ABSTRACT

While success in die Seven Years War had shown the strength and resilience of Britain’s fiscal-military state, coping with its consequences was soon to reveal the limitations of British imperial power. The war had involved a massive financial outlay, far larger than that required in previous wars; faced with a ballooning national debt, postwar British government looked to the colonies for a larger contribution to imperial expenditures. Raising new taxes from Americans was, however, to prove far more difficult than raising taxes at home. Within Britain, an efficient state, backed by a solid system of public finance and by ministries that legitimized their fiscal demands through parliamentary statute, was able to deliver huge sums without provoking great political instability.
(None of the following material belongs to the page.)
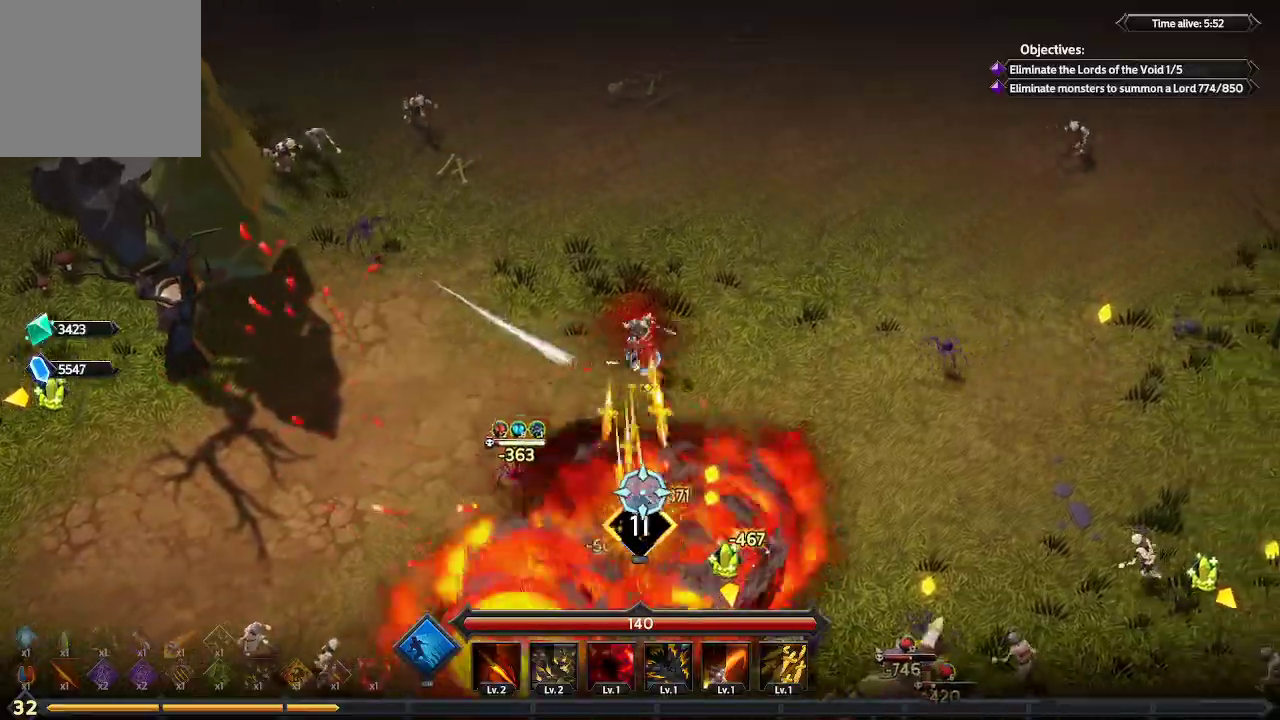
{"buttons": [], "left_stick": "up-right", "right_stick": "down-right", "events": [[400, "right_stick", "down-right"]]}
In the colonies, especially the North American colonies, conditions were different. There, the power of the state was attenuated by distance and traditions of lax government, people were accustomed to low taxes, and colonial assemblies demanded a right, parallel to that of the British Parliament, to consent to their taxation. Thus, when British governments sought to exert their power at the periphery, they were to face strong resistance from colonials who challenged their right to do so. After a decade of protests, resistance turned into rebellion, and, in 1776, the American Revolution began. How, then, did this conflict develop, why did it affect the continental but not the island colonies, and why, finally, did it escalate into the fratricidal war that ruptured Britain’s American empire? To approach these issues, we must first trace the events which, unfolding between 1763 and 1776, poisoned Britain’s relations with its North American subjects.